Brad arrives at his office at 8:55, and conducts research at his cubicle throughout the morning, except when he walks to the office kitchen at 10:25 and when he goes to the bathroom at 11:13. On both occasions his phone was in his pocket, which kept a log of his movements. Brad leaves the office and walks two blocks east to buy lunch at a food truck—where he is the fifty-seventh customer of the day—at 12:30. While Brad is getting lunch, his colleague Ben Jeremy passes by his office computer and looks directly at the screen for 20 seconds. This is logged by a facial-recognition scan of the camera above the monitor, and based on computer analysis of his eye movements, the surveillance log estimates with a high degree of confidence that Ben was reading a draft email Brad was in the middle of writing. According to Ben’s log, he has likely or definitely snooped on seven work colleagues’ computers, and usually does so at least once a week.

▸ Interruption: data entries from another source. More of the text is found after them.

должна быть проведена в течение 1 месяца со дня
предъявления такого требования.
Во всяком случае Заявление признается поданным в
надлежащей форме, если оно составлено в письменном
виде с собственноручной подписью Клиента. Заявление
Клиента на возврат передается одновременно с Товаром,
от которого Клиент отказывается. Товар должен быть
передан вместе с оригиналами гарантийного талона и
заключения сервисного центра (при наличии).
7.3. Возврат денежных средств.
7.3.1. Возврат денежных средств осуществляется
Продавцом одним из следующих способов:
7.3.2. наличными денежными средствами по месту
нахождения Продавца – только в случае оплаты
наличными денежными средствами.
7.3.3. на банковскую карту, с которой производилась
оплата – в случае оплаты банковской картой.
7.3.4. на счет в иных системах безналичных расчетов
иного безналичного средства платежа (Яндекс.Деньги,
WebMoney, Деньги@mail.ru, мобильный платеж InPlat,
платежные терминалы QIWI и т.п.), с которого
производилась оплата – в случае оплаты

For the rest of the afternoon Brad continues research work. The only website he visits that isn’t related to work is to check the hour-by-hour weather forecast for the remainder of the day. It is logged along with all his personal and work web-browsing activities. At 3:50, there is a period of inactivity on his work computer, during which the log of his phone indicates he played Clash of Clans for 25 minutes, followed by seven minutes on Tinder, although he does not communicate with anyone. He browses sports blogs on his phone for the next eight minutes, then activity on his work computer resumes.

Brad leaves the office at 6:25 and walks home, jaywalking on two occasions. He purchases a six-pack of beer at a liquor store three blocks from his apartment. After he arrives at home at 7:13, his log indicates based on meowing recorded on the microphone of his phone that he immediately feeds his cat. For the next 40 minutes, Brad browses sports threads on Reddit. Brad puts on The Godfather, which he has saved on an external hard drive attached to his Xbox. He downloaded it and a dozen other movies from a torrent two years ago, which the government has logged but will not threaten to prosecute him for unless he becomes a significant social agitator or his cooperation is needed for a separate investigation. Brad orders a chicken parm sandwich from a nearby Italian restaurant through a delivery app, which arrives at 8:20. He has ordered dinner from this restaurant 67 times this year, making it the second-most-frequent place Brad gets delivery from.

Brad tells his home assistant to play a playlist he has labeled “Sleepy Time Music” at 11:30. Logs indicate Brad almost always listens to pop and hip hop, but his Sleepy Time Music playlist is smooth jazz. He usually listens to this playlist or an extended “Rainforest Sleep Track” when he falls to sleep, but his log indicates there is no pattern. He sets a sleep timer for 45 minutes, but data from his fitness bracelet notes that he fell asleep within 10 minutes. His surveillance log records from his microphone indicate that he woke up and went to the bathroom at 2:14 a.m., but Brad will not even remember doing this when his alarm wakes him up at 6:45 once again.